= Stored items =
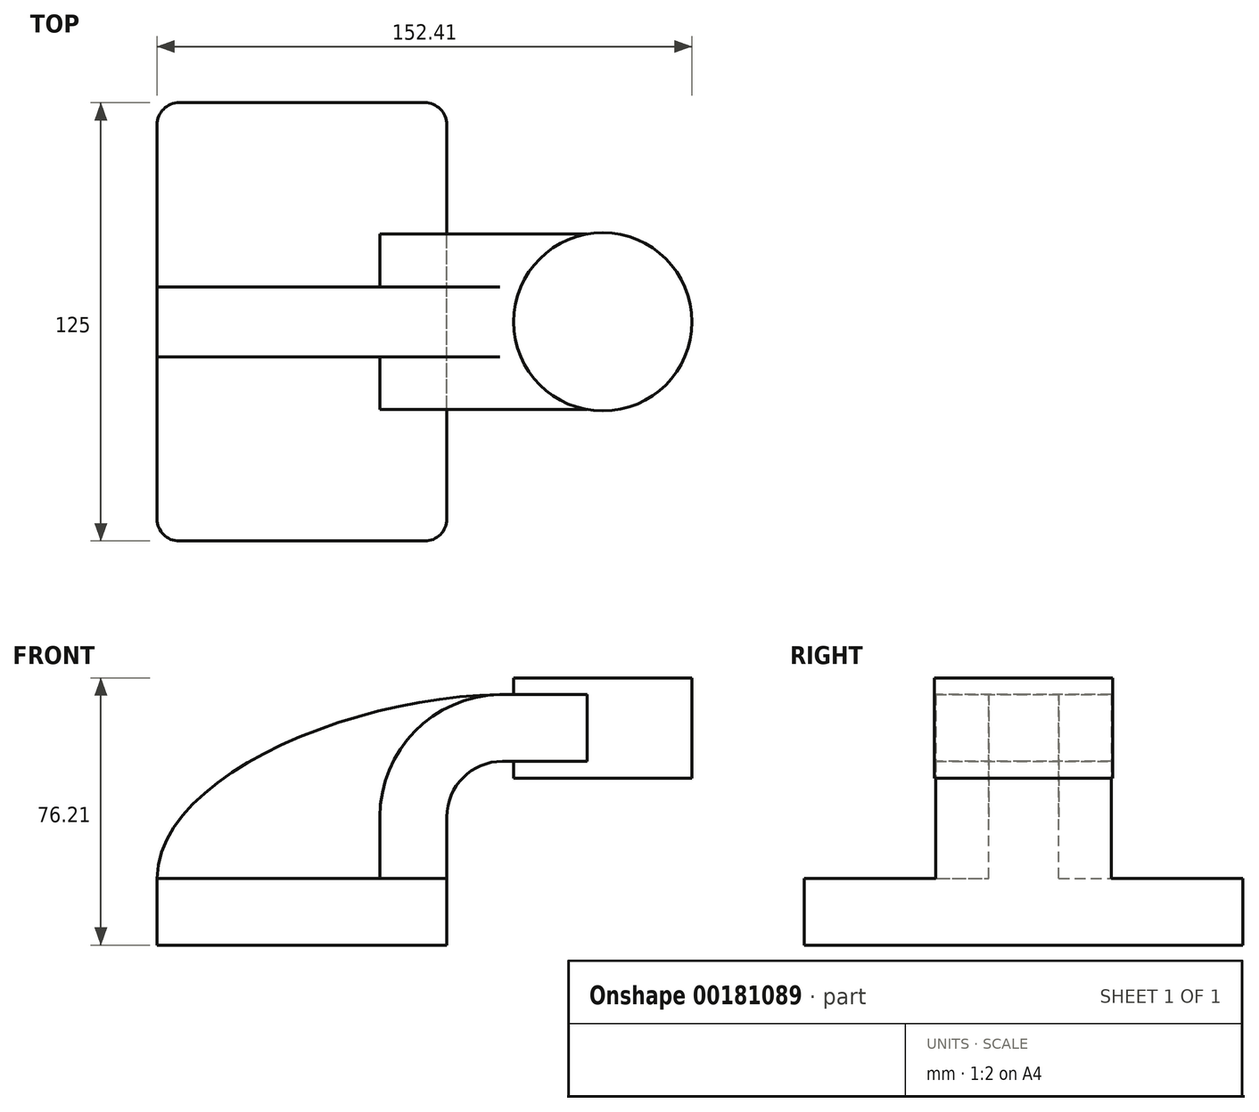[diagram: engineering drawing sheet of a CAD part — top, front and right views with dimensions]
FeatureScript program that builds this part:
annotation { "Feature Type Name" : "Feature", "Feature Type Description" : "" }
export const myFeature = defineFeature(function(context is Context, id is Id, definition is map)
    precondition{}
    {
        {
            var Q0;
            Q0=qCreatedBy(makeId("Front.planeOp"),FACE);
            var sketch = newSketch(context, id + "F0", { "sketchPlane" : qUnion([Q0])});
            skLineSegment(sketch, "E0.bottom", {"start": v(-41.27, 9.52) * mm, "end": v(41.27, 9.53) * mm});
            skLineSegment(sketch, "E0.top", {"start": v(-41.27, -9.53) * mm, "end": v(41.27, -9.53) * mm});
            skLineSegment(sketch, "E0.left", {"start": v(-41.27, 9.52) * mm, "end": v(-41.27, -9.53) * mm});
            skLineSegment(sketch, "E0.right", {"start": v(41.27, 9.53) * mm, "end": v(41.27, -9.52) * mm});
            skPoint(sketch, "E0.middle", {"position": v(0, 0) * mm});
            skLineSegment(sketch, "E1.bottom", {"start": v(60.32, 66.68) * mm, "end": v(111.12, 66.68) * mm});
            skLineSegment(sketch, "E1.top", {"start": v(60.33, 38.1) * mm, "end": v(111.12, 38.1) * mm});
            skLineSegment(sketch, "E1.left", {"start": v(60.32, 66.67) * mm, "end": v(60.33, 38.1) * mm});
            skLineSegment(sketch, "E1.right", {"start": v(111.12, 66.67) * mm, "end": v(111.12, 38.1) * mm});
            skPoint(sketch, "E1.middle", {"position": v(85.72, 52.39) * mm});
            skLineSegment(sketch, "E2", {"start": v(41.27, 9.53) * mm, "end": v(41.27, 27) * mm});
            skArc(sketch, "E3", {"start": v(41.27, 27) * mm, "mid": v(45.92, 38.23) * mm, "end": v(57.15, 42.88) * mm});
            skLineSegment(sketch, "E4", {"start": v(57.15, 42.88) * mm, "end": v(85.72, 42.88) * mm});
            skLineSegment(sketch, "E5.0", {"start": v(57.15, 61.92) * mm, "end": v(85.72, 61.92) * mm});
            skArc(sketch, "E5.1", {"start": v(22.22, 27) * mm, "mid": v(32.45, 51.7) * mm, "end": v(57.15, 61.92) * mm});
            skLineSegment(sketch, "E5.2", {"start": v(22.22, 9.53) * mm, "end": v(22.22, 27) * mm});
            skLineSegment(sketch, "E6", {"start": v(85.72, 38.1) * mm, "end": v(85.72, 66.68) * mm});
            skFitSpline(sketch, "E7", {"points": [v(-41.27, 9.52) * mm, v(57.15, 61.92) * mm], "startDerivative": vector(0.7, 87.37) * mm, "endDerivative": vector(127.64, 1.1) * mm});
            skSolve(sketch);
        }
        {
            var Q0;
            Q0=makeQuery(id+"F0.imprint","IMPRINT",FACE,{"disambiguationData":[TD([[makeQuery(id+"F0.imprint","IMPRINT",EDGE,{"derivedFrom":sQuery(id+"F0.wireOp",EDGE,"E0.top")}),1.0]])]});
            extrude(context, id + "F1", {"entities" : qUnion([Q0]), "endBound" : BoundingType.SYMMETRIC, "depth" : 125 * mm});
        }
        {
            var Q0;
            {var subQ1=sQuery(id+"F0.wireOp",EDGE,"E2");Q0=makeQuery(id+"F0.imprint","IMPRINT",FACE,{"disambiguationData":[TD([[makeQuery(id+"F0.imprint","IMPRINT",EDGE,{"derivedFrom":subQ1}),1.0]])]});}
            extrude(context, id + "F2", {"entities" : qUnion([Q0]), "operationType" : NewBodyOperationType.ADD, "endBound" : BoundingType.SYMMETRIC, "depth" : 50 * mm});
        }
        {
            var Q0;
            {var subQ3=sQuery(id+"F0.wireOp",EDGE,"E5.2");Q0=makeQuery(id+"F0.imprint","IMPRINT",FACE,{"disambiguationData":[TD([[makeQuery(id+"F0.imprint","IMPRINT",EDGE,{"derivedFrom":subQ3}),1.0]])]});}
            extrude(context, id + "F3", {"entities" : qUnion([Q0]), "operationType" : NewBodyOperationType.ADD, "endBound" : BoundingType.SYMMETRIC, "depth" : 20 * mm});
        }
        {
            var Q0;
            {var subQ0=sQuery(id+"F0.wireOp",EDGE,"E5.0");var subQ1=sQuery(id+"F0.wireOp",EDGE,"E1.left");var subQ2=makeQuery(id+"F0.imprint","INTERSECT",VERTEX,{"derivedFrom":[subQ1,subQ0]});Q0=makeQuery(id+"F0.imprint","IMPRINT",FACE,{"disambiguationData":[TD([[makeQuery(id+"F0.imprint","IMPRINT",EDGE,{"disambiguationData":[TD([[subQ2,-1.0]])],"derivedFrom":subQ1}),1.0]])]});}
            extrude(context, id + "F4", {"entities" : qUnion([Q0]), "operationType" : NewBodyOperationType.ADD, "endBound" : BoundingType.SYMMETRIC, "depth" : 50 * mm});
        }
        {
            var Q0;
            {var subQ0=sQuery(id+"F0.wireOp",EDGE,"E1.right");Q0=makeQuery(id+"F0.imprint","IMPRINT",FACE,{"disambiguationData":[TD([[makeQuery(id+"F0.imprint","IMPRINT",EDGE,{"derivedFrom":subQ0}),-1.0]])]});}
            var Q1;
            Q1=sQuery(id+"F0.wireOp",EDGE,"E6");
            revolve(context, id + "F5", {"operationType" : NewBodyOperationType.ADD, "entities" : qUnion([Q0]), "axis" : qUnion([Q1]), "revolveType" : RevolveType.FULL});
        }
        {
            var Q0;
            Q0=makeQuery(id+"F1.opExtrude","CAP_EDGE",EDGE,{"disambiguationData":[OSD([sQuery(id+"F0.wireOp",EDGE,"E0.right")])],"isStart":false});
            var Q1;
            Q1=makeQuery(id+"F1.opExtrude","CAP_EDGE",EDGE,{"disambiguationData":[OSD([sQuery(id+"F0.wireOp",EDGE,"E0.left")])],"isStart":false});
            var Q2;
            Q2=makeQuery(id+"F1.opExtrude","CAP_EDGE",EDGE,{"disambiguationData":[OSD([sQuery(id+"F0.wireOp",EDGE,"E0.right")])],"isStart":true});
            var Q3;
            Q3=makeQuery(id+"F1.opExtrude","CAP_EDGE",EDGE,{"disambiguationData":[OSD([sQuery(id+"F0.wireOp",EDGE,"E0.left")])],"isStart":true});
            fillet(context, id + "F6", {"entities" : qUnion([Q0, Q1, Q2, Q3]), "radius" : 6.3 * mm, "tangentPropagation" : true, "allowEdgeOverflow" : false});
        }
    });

= GIVEN REQUEST =
Reproduce the records word for word, starting at their beginning and ending with the line that contains "v(111.12, 66.67) *". Leave the pictures out.

= PROBLEM SOLUTION =
[diagram: engineering drawing sheet of a CAD part — top, front and right views with dimensions]
FeatureScript program that builds this part:
annotation { "Feature Type Name" : "Feature", "Feature Type Description" : "" }
export const myFeature = defineFeature(function(context is Context, id is Id, definition is map)
    precondition{}
    {
        {
            var Q0;
            Q0=qCreatedBy(makeId("Front.planeOp"),FACE);
            var sketch = newSketch(context, id + "F0", { "sketchPlane" : qUnion([Q0])});
            skLineSegment(sketch, "E0.bottom", {"start": v(-41.27, 9.52) * mm, "end": v(41.27, 9.53) * mm});
            skLineSegment(sketch, "E0.top", {"start": v(-41.27, -9.53) * mm, "end": v(41.27, -9.53) * mm});
            skLineSegment(sketch, "E0.left", {"start": v(-41.27, 9.52) * mm, "end": v(-41.27, -9.53) * mm});
            skLineSegment(sketch, "E0.right", {"start": v(41.27, 9.53) * mm, "end": v(41.27, -9.52) * mm});
            skPoint(sketch, "E0.middle", {"position": v(0, 0) * mm});
            skLineSegment(sketch, "E1.bottom", {"start": v(60.32, 66.68) * mm, "end": v(111.12, 66.68) * mm});
            skLineSegment(sketch, "E1.top", {"start": v(60.33, 38.1) * mm, "end": v(111.12, 38.1) * mm});
            skLineSegment(sketch, "E1.left", {"start": v(60.32, 66.67) * mm, "end": v(60.33, 38.1) * mm});
            skLineSegment(sketch, "E1.right", {"start": v(111.12, 66.67) * mm, "end": v(111.12, 38.1) * mm});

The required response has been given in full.